In turn, OnAsset Intelligence, a company that has provided sensors and dataloggers for use in pharma logistics for years, has announced its Sentinel 200 device, a datalogger/communicator used by, among others, the clinical logistics firm Marken, is now compatible with Sidewalk. (On Asset already makes use of Bluetooth communications and Wi-Fi.)
Quite a few companies that specialize in cloud-based logistics communications have focused on the pharma industry as a key client. These include ParkourSC; Roambee; Controlant; FourKites; SendCloud; and others. Some of these companies provide both sensors and a cloud-based data-management system; some are software-only. Some have garnered FDA CFR Part 11 compliance and related life- sciences data validation; some have not. Most are aligned with third-party logistics providers (3PLs) and freight forwarders; some are even embedded in cold-chain containers. Among the software-only providers, the race is on to build the best AI/ML capability, thereby bringing preventive management
or supply chain optimization to the table.
All this activity is gradually being taken up by the pharma industry.
“After 35 years, AI is suddenly an overnight success,” wryly comments Jerry Shelton, CEO of Cryoport. While open to working with the sensor and software providers, his company is building out a condition monitoring service called SkyTrax.

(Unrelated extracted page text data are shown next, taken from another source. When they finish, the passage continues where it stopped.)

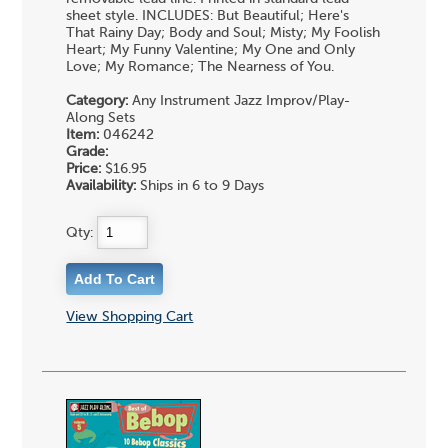
sheet style. INCLUDES: But Beautiful; Here's
That Rainy Day; Body and Soul; Misty; My Foolish
Heart; My Funny Valentine; My One and Only
Love; My Romance; The Nearness of You.
Category:
Any Instrument Jazz Improv/Play-
Along Sets
Item:
046242
Grade:
Price:
$16.95
Availability:
Ships in 6 to 9 Days
Qty:
View Shopping Cart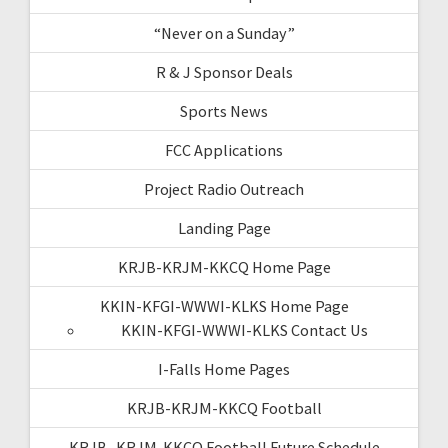
“Never on a Sunday”
R & J Sponsor Deals
Sports News
FCC Applications
Project Radio Outreach
Landing Page
KRJB-KRJM-KKCQ Home Page
KKIN-KFGI-WWWI-KLKS Home Page
KKIN-KFGI-WWWI-KLKS Contact Us
I-Falls Home Pages
KRJB-KRJM-KKCQ Football
KRJB- KRJM-KKCQ Football Future Schedule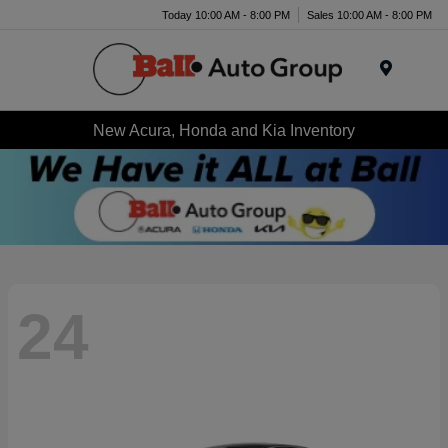
Today 10:00 AM - 8:00 PM
Sales 10:00 AM - 8:00 PM
Menu
New Acura, Honda and Kia Inventory
24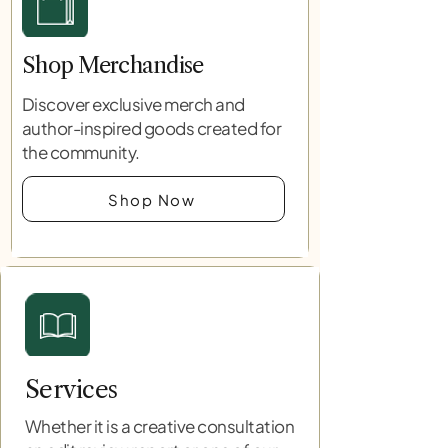
Shop Merchandise
Discover exclusive merch and
author-inspired goods created for
the community.
Shop Now
Services
Whether it is a creative consultation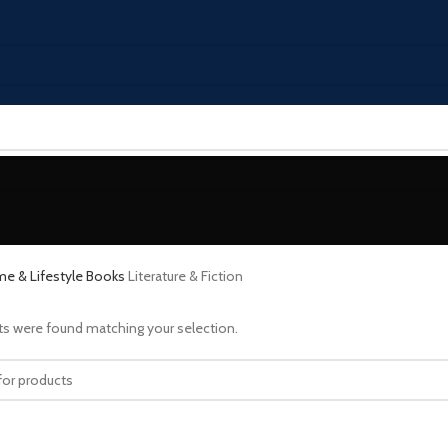
e & Lifestyle
Books
Literature & Fiction
s were found matching your selection.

“One example of the difficulties in this area is wireless communications," adds Shelton. "While much of the industrialized world is adapting to 5G cellular communications, Japan still operates in 2G or 3G. Our technology enables an automatic switch from one cellular band to another. That creates a seamless chain of custody.”
“I am super excited about what our company is doing, and what the supply chain software developers are doing,” says UPS’ Gagnon. “But I think the whole logistics industry is trying to figure out what can be solved with this technology and what makes an impact.” The IoT trend seems to be “a great
solution looking for a big problem” to solve, continues Gagnon.
A better planet
After years of paying lip service to the concept, the pharma industry is getting serious about sustainable practices, say industry observers. In practice, this usually means looking at the carbon footprint of logistics, and paying attention to materials use and wastage in packaging and related cold chain hardware.

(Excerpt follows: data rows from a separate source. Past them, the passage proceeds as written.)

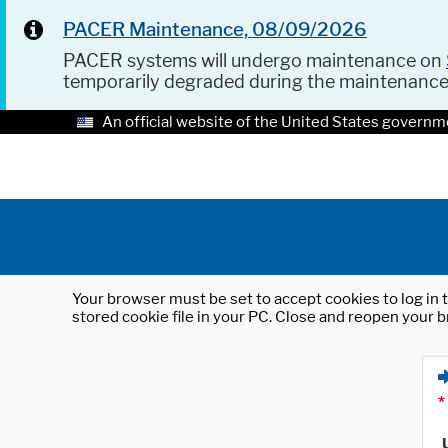
PACER Maintenance, 08/09/2026
PACER systems will undergo maintenance on
temporarily degraded during the maintenanc
An official website of the United States governm
Your browser must be set to accept cookies to log in t
stored cookie file in your PC. Close and reopen your b
*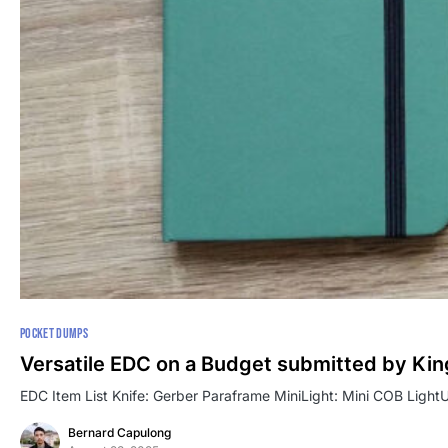
POCKET DUMPS
Versatile EDC on a Budget submitted by Kin
EDC Item List Knife: Gerber Paraframe MiniLight: Mini COB LightUt
Bernard Capulong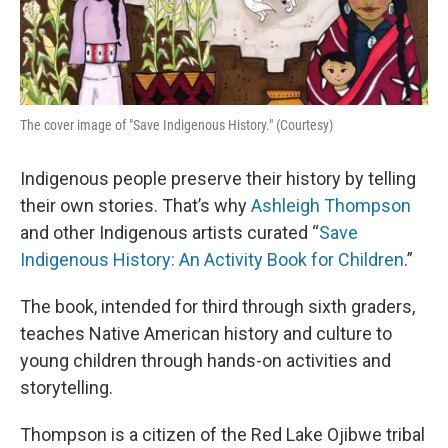
The cover image of "Save Indigenous History." (Courtesy)
Indigenous people preserve their history by telling
their own stories. That’s why
Ashleigh Thompson
and other Indigenous artists curated “
Save
Indigenous History: An Activity Book for Children
.”
The book, intended for third through sixth graders,
teaches Native American history and culture to
young children through hands-on activities and
storytelling.
Thompson is a citizen of the Red Lake Ojibwe tribal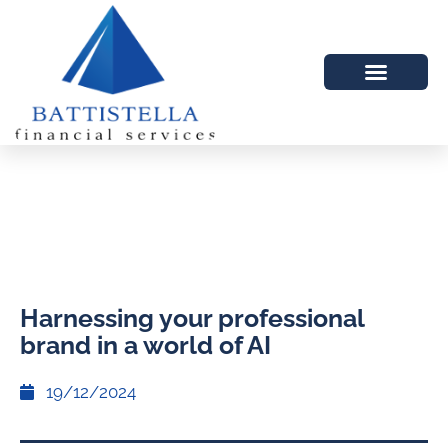
Harnessing your professional
brand in a world of AI
19/12/2024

While there is some backlash publicly over environmental, social, and governance (ESG) ratings, especially in the US, pharma supply chain managers are fairly uniform in including environmental criteria in their request for proposals (RFPs), and acting on what is reported.
“Large corporations have 2025 or 2030 goals for reducing their carbon footprint,” notes Amardeep Chahal, SVP of marketing at Cold Chain Technologies, a packaging provider. Cold Chain Tech approaches this task two ways: with a reuse program that, where possible, enables a circular loop of loaded packages going to a destination, and empty packages being picked up, refurbished, and returned to use. The company also touts its CCT Rx and CCT TrueTemp Naturals containers, which are “curbside recyclable” packages made primarily of paper. The company is well along on its goal of avoiding 60 million pounds of packaging from the waste supply stream.
Most of the packaging companies have some level of reuse or container leasing going on; they vary on how broadly their networks are located. Vendors of high-performance packaging featuring vacuum panels and sturdier boxes point out that a solid reuse program helps offset the higher
unit cost (but better performance) of their offerings, thus providing a potentially more reliable shipping solution) to the industry. Chahal says that across the industry, he estimates that 15% of packages are now being reused (excluding most air-freight ULDs, which are reusable of
necessity), and the volume is growing.
— Nicholas Basta is Editor Emeritus and Founder of Pharmaceutical Commerce.